**WHAT IS REQUIRED**.
Return the data below exactly, but only from the line containing "teapot: none [544,338,585,378]" through the line containing "decorative bowl: none [142,509,215,586]", with both of those lines included.

**RECORDS TO PROCESS**.
- - - - -
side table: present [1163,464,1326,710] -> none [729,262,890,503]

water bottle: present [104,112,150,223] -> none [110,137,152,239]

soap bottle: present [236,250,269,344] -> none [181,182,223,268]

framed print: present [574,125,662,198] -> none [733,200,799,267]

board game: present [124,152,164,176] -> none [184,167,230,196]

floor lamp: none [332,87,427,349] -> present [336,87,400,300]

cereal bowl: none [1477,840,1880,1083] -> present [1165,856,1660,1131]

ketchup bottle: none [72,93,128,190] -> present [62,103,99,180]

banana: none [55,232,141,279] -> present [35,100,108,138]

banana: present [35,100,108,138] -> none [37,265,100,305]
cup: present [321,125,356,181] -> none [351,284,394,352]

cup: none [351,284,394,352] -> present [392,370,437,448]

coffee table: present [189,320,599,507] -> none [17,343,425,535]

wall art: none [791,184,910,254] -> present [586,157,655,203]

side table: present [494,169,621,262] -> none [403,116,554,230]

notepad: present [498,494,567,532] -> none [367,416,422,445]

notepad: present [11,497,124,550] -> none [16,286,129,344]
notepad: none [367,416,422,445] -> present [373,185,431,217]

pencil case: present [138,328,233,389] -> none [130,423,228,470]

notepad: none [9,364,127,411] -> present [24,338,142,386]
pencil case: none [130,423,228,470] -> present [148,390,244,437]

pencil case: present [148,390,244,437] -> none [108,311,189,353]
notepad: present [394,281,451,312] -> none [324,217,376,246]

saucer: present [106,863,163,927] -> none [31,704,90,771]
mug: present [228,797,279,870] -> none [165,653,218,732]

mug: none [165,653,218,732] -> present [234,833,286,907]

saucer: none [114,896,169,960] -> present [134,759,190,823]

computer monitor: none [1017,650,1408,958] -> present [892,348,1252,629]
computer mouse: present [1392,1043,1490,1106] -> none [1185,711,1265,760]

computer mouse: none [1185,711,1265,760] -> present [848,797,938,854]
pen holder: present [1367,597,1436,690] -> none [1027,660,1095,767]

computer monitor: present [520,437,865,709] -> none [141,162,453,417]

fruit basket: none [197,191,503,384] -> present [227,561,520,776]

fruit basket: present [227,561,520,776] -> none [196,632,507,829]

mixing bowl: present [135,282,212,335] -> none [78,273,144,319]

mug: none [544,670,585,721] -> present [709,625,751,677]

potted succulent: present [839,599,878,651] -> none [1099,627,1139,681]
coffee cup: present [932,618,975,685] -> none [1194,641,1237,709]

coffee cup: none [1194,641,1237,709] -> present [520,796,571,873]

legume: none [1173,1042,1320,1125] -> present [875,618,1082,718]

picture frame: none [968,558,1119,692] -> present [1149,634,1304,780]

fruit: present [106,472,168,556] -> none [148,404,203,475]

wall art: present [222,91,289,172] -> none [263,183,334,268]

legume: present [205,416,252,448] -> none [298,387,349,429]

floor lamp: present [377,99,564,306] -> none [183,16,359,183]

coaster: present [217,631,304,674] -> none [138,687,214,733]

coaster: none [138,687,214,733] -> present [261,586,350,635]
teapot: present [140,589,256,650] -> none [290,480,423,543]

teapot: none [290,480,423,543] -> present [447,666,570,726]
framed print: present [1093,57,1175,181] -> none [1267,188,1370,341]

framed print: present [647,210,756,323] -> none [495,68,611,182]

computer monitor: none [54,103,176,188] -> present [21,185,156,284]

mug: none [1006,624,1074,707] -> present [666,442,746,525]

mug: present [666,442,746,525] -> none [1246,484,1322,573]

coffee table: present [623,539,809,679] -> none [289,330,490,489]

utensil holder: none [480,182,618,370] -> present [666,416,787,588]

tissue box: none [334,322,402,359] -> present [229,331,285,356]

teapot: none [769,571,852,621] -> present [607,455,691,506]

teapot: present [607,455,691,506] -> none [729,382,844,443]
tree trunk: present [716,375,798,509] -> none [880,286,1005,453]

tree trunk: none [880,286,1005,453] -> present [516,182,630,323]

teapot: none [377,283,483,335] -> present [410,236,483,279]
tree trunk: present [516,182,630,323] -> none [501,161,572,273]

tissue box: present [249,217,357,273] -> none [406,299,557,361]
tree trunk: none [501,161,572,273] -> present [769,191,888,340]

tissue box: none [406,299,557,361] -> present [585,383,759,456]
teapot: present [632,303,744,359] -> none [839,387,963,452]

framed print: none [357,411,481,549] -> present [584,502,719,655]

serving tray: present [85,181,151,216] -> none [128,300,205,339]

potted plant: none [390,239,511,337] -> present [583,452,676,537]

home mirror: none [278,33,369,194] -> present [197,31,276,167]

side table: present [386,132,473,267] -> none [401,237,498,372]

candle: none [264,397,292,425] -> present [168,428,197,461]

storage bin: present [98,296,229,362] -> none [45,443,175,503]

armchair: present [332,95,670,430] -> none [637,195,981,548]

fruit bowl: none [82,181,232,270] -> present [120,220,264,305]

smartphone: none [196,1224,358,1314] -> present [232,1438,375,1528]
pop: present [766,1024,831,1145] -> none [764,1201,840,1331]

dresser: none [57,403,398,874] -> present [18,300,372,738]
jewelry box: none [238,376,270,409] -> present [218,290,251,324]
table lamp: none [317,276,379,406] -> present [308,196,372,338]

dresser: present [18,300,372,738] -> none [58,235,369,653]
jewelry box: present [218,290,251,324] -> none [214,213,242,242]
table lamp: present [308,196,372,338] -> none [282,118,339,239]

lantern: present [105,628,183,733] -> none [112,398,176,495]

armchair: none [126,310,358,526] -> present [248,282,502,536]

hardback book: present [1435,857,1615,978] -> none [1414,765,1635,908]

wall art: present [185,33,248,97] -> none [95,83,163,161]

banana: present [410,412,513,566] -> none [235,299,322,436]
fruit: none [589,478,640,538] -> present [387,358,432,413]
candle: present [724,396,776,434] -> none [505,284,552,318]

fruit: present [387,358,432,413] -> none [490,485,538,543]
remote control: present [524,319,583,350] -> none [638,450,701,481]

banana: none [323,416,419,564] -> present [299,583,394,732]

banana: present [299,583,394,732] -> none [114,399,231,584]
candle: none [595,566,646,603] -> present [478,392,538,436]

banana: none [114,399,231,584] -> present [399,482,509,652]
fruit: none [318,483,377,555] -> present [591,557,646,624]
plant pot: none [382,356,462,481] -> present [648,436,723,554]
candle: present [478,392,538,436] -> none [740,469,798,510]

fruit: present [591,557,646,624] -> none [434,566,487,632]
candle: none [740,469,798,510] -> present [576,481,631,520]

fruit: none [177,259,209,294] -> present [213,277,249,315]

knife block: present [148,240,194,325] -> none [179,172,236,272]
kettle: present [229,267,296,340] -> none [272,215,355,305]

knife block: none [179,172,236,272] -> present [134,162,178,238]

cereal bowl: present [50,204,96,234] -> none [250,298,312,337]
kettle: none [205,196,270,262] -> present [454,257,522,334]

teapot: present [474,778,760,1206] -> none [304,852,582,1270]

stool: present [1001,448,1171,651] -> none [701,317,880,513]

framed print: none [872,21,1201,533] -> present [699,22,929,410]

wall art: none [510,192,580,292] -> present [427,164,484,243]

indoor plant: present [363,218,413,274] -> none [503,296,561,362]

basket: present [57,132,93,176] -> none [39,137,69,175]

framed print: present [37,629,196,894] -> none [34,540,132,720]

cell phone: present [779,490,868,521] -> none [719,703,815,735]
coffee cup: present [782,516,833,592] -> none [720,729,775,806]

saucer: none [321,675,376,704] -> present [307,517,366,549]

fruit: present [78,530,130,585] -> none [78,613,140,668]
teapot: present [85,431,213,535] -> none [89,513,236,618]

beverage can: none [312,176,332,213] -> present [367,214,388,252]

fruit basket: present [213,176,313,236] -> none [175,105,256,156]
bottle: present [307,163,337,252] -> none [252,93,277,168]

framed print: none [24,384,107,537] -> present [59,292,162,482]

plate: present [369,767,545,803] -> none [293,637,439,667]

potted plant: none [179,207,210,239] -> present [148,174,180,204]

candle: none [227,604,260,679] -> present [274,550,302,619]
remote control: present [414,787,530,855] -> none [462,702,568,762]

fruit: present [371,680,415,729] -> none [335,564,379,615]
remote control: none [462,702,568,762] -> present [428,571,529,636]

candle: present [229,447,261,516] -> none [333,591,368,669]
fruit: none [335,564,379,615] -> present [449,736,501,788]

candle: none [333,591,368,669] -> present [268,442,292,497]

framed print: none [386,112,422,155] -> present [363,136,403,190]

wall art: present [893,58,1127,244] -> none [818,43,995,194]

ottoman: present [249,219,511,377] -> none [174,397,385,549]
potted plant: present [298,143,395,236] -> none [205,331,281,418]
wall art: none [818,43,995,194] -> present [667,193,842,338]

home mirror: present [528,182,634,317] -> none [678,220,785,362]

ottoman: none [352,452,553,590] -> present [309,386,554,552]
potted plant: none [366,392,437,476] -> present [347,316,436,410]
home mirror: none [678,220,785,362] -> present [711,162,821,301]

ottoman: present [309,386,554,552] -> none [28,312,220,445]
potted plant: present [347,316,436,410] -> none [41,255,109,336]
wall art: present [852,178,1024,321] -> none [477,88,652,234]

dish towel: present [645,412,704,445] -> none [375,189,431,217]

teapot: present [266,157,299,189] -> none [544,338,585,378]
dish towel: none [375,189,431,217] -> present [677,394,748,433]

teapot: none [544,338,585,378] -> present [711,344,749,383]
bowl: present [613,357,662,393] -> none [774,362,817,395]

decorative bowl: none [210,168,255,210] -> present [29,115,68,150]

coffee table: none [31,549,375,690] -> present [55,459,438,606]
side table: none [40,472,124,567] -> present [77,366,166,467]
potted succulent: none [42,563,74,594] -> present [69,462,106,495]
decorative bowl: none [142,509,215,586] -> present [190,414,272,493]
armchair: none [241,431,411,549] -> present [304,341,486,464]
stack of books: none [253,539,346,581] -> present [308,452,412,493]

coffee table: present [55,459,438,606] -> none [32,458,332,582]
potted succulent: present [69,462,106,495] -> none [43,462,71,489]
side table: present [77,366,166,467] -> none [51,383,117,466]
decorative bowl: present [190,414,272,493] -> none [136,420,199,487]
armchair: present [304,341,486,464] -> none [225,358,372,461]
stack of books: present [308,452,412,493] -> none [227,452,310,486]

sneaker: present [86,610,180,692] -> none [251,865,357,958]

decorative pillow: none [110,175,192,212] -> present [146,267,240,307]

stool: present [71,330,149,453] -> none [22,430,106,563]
- - - - -
**TASK SOLUTION**.
teapot: none [544,338,585,378] -> present [711,344,749,383]
bowl: present [613,357,662,393] -> none [774,362,817,395]

decorative bowl: none [210,168,255,210] -> present [29,115,68,150]

coffee table: none [31,549,375,690] -> present [55,459,438,606]
side table: none [40,472,124,567] -> present [77,366,166,467]
potted succulent: none [42,563,74,594] -> present [69,462,106,495]
decorative bowl: none [142,509,215,586] -> present [190,414,272,493]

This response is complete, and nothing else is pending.